Unemployment is likely to fall below 1.7 million by the end of this year and to 1.5 million by the end of 1998, Goldman Sachs predicts.

"We expect the next government to take early action to ensure that the period of overheating is quite short-lived," write the report's authors, David Walton and Martin Brookes.

The Goldman Sachs report predicts a lower-than-expected shortfall in government finances in the present financial year thanks to buoyant growth, but says that by the time the economy slows back to its normal trend, the Public Sector Borrowing Requirement will be too high for comfort on unchanged tax and spending plans.

The likely need to raise interest rates will take the shine off record levels of business confidence, according to a survey of medium-sized companies by Lloyds Bank Commercial Services.

The survey shows optimistic businesses planning to increase employment by more than at any time since the question was first asked in 1993. The upturn during the past six months has been centred on services, especially transport and communications and hotels, catering and leisure.

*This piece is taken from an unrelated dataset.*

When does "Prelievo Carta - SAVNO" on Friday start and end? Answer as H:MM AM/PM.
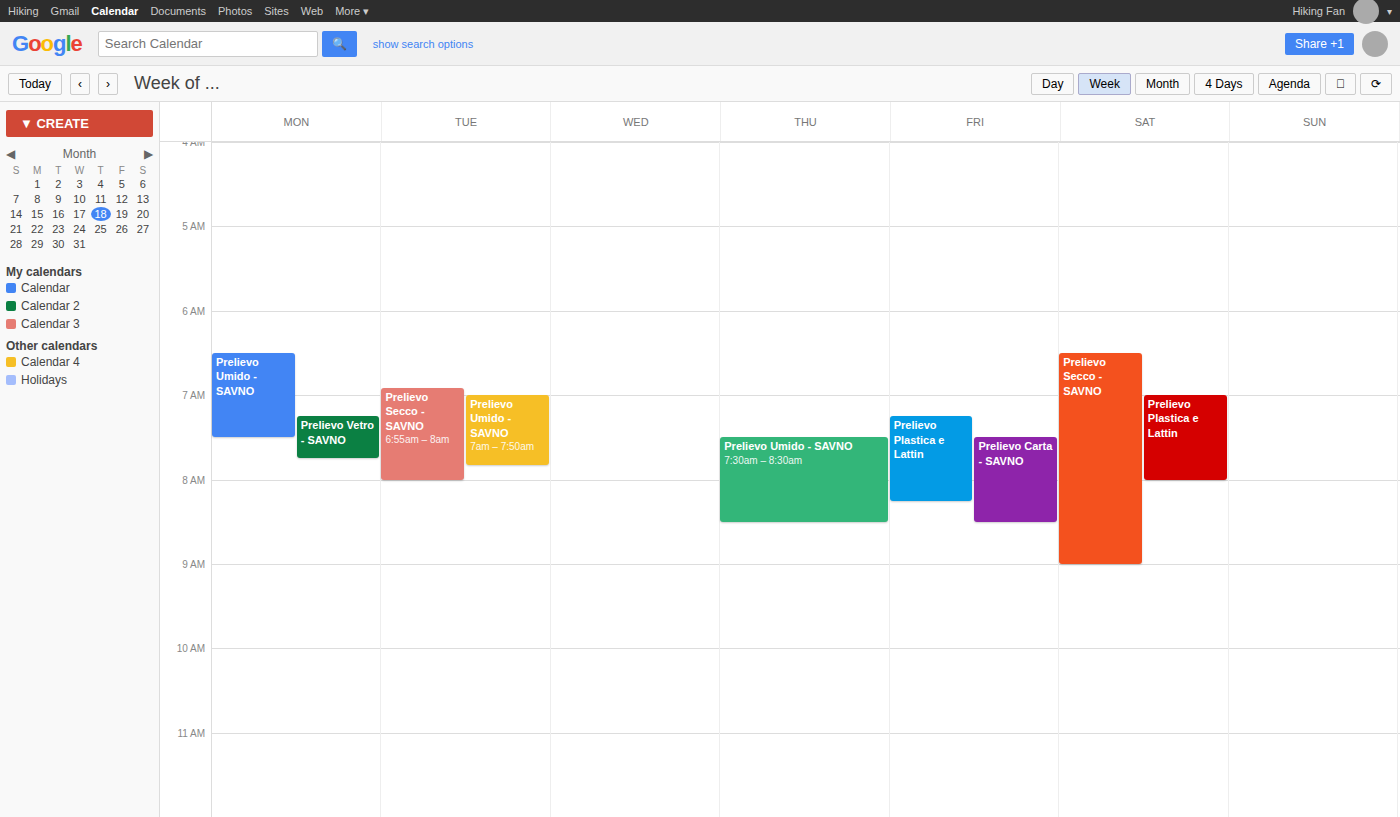
7:30 AM to 8:30 AM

But much of the upsurge in confidence is down to plans to raise prices and increase profit margins, the survey shows. The balance of firms raising rather than cutting prices during the last six months had been the lowest since mid-1993.

Michael Riding, managing director of commercial banking, said: "Middle- market companies increasing prices in the coming months will stoke inflationary pressures."

The resulting upward move in interest rates would dent confidence, he predicted.